There was already a similar topic "Why AES is not used for secure hashing, instead of SHA-x?", but it was not about files specifically, and I, personally, am not convinced by the answers in it. "AES is not designed for this job" is not an answer.
What bothers me with those answers is, that they theoreticize about how AES is a different kind of algorithm and is not suited for the job, but nobody put forth actual cases - as in, "the suggested implementation would be cracked with this procedure". I hope they were talking in general, and that file hashing may be a different story.
An important fact must be taken into account: all of today's cryptographically secure hash algorithms are slow. Best implementations of SHA-256 are achieving a couple hundred megabytes per second at most. They have an inherent crippling property, that they cannot be computed in parallel - the input data sequence cannot be split.
Today's IO systems are already faster than the fastest single thread consumer hardware can calculate these hashes at. This means that these algorithms have become the bottleneck, and it only goes down from here, because single thread performance is not showing any serious progress anymore (for several CPU generations), whereas IO is becoming faster quickly (thanks to SSD drives and RAM disks, which finally started to push forward the long-stagnating platter drive speeds).
The biggest advantage of AES hash is that we have hardware implementations for it and that AES hash can be designed to enable parallelism.
Let's take a look at a simple scheme: AES256(DATA_BLOCK_0 XOR COUNTER_0) XOR AES256(DATA_BLOCK_1 XOR COUNTER_1) XOR ...
Last data block is padded with zeros. The AES key is known and preset. Another option is to use the data block as the key each time and to encrypt only the counter - I don't know right now if this can have bad impact on speed, as the key needs to change for every block. If there is no serious impact, it may be the better choice.
Anyway, the given scheme is massively parallelizable and can push 2.5 gigabytes per second on a modern quad-core with hardware AES acceleration. It will also scale perfectly in the future, which is more and more CPU cores.
AES hash is to be used because of speed, and it's primary purpose is to hash files, and not to initialize private keys and stuff like that. That is best left to 'real' secure hash algorithms, I agree.
Now for some analysis.
As far as detecting random errors goes, I see no problem with the above given scheme.
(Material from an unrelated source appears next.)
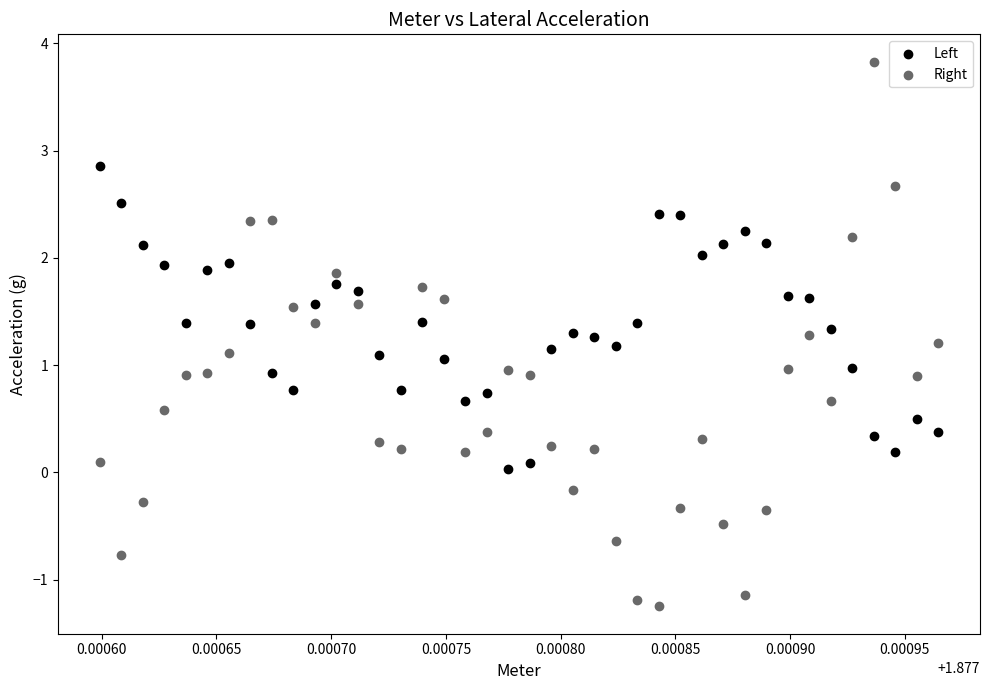

Which series contains the lowest Y value?

Right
It should mix well and react randomly for any change.
We do not need to worry about someone reverse-calculating the original data from the hash. File hashes are always distributed with their files, and their purpose is not to obscure the original data. Their purpose is to guarantee (with reasonable probability) that data has not changed, that it is an unmodified file. Hashes of private files should not be made public in either case - even with algorithms such as SHA-256.
The problematic part can only be an intelligent attack which attempts to modify the file in such a way that hash would not change. In the simplest scenario, I believe that an attacker modifies a part of one block to achieve some goal. After that, he needs to modify any one (or more) block, which is deemed unimportant, in such a way that it will produce a known hash - one that it will XOR with the first modified block hash so that the difference will be eliminated and the final hash will remain the same.
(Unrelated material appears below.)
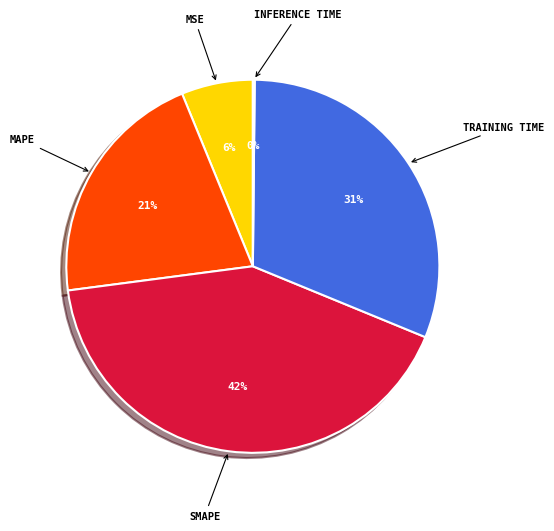

Does any single category account for the majority?

No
Let's leave aside the case of attacker adding data to file, as that can be easily detected and is probably not easier to calculate anyway.
I'm looking at the simple scheme above, and to me it seems that attacker has to search a 2^256 space in order to find the appropriate input, which is about the same as cracking AES. And that space is simply too big.
Now, can someone explain what procedure would enable the described attack?
Thanks.